Önce, Risale-i Nur'da geçen başlıktaki tâbirlere bir açıklık getirmeye çalışalım.
Hasen, lûgât mânası itibariyle karşılığı iyi, güzel, doğru, makbul demektir.
Ahsen ise, daha iyi, daha güzel, en doğru, daha makbul, yani bir bakıma "mükemmel olan" demek oluyor.
Esasında, üzerinde istişare edilen bir şeyin "mükemmel" olması ihtimali zayıftır. Belki, emr-i İlâhiye uymak manasında istişare etmek ve istişare mekânizmasına uymak mükemmel olan bir haslettir.
Dolayısıyla, insanları kendi irade ve inisiyatifleri ile yapılan, veyahut yapılacak şeylerin birden mükemmel olması beklenilmemeli.
Esasen, mükemmel ve eksiksiz-kusursuz olan bir şey ya vahiy ile gelmiş bir hüküm, bir beyandır, ya da Kudret-i İlâhî ile yaratılmış bir eşya, bir varlık, bir mahluktur.
Vahiy ile gelen bir hüküm, ya da yaratılışla var edilen bir mahlukun üzerinde akıl-mantık yürüterek "Acaba, bu daha iyi, daha güzel, daha mükemmel olamaz mıydı" tarzında bir düşünce sistematiği olamaz.
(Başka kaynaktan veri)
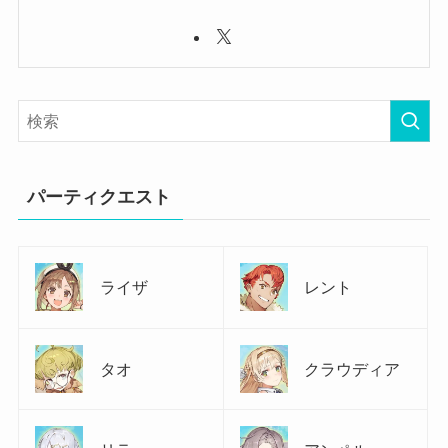
パーティクエスト
ライザ
レント
タオ
クラウディア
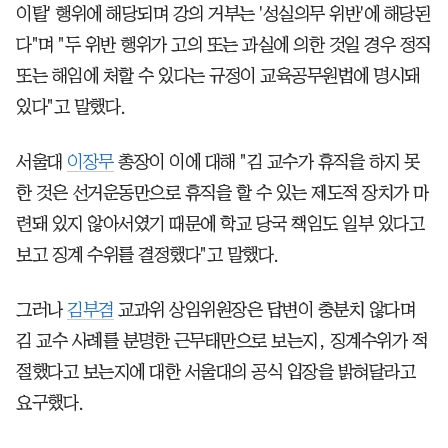
이탈' 행위에 해당되며 강의 거부는 '성실의무 위반'에 해당된
다"며 "두 위반 행위가 고의 또는 과실에 의한 것일 경우 정직
또는 해임에 처할 수 있다는 규정이 교육공무원법에 명시돼
있다"고 말했다.
서울대
이장무
총장이 이에 대해 "김 교수가 휴직을 하지 못
한 것은 선거운동만으로 휴직을 할 수 있는 제도적 장치가 마
련돼 있지 않아서였기 때문에 학교 당국 책임도 일부 있다고
보고 징계 수위를 결정했다"고 말했다.
그러나
김부겸
교과위 상임위원장은 답변이 충분치 않다며
김 교수 사례를 분명한 근무태만으로 보는지, 징계수위가 적
절했다고 보는지에 대한 서울대의 공식 입장을 밝혀달라고
요구했다.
Böyle bir şey yapılırsa, bu Yaradan'a karşı bir sû-i edep olur.
Bir hatırlatmayı daha yaparak öyle devam edelim: Vatana-millete büyük zararlar veren darbe cuntaları bile, yaptıklarına gerekçe olarak "Demokrasiyi dahi iyi işler hale getirmek" kılıfını kullanılar.
Buradan da anlaşılıyor ki, o "daha iyi" dedikleri şey, aslında "iyi olan"ın düşmanı olduğu gibi, aynı zamanda tam bir aldatmacadır.
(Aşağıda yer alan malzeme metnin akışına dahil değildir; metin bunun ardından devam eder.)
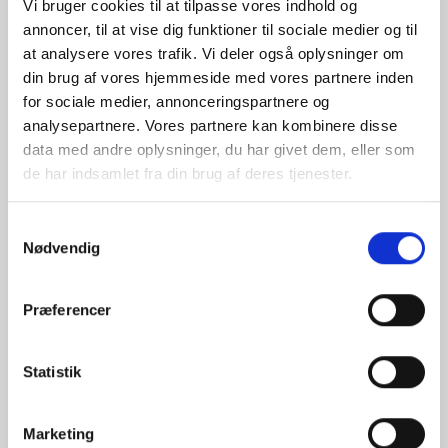
Vi bruger cookies til at tilpasse vores indhold og
annoncer, til at vise dig funktioner til sociale medier og til
at analysere vores trafik. Vi deler også oplysninger om
din brug af vores hjemmeside med vores partnere inden
for sociale medier, annonceringspartnere og
analysepartnere. Vores partnere kan kombinere disse
data med andre oplysninger, du har givet dem, eller som
de har indsamlet fra din brug af deres tjenester.
Samtykkevalg
Nødvendig
Præferencer
Statistik
Marketing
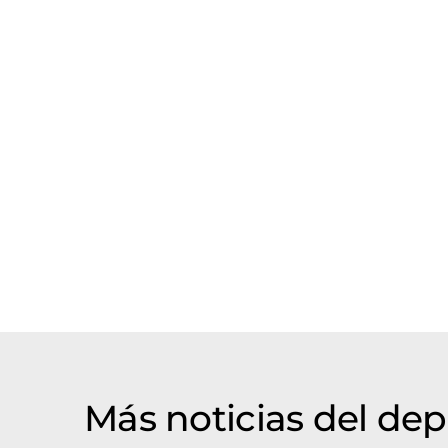
Más noticias del de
Üzerinde fikir yürütülecek, karşılıklı olarak müzakere edilecek şeyler, biz insanların iradesine bırakılmış olan iş ve organizasyonlardır. Bu tür hizmetler için istişare etmek, meşveret yapmak, etraflıca müzakerede bulunmak, âyetin fermânıyla bizlere emredilmiştir. Tâ ki, yapılacak hizmetler üzerinde bir müştereklik hasıl olsun. Kifayet-i müzakereden sonra da, oy birliği, yahut oy çokluğu ile gündem konusu olan mesele bir nihaî karara bağlanır. "Haklı şura"larda alınan karar yanlış olsa bile, ona uymakta yine bir sevap vardır.
Demek ki, iyi ve güzel, hatta mükemmel olan şey, meşveret etmektir. Alınan karar eksik ve hatalı olabilir; ama, meşveret etmenin kendisi vahye dayandığı için, o mekânizmanın işletilmesi ve devam ettirilmesi mükemmeldir.
Tabiî, istişare edilen mesele, istişarenin hem usûlüne, hem esasına uyması icap ediyor. Meselâ, "insan temel hak ve hürriyetleri" üzerinde istişare edilip de bağlayıcı karar alınamaz. İş başkasının ferdî olan temel hak ve hukununa taalluk ediyorsa, o noktada ancak tavsiye kararı alınabilir; bağlayıcı karar alınması cihetine gidilmez, gidilmemeli.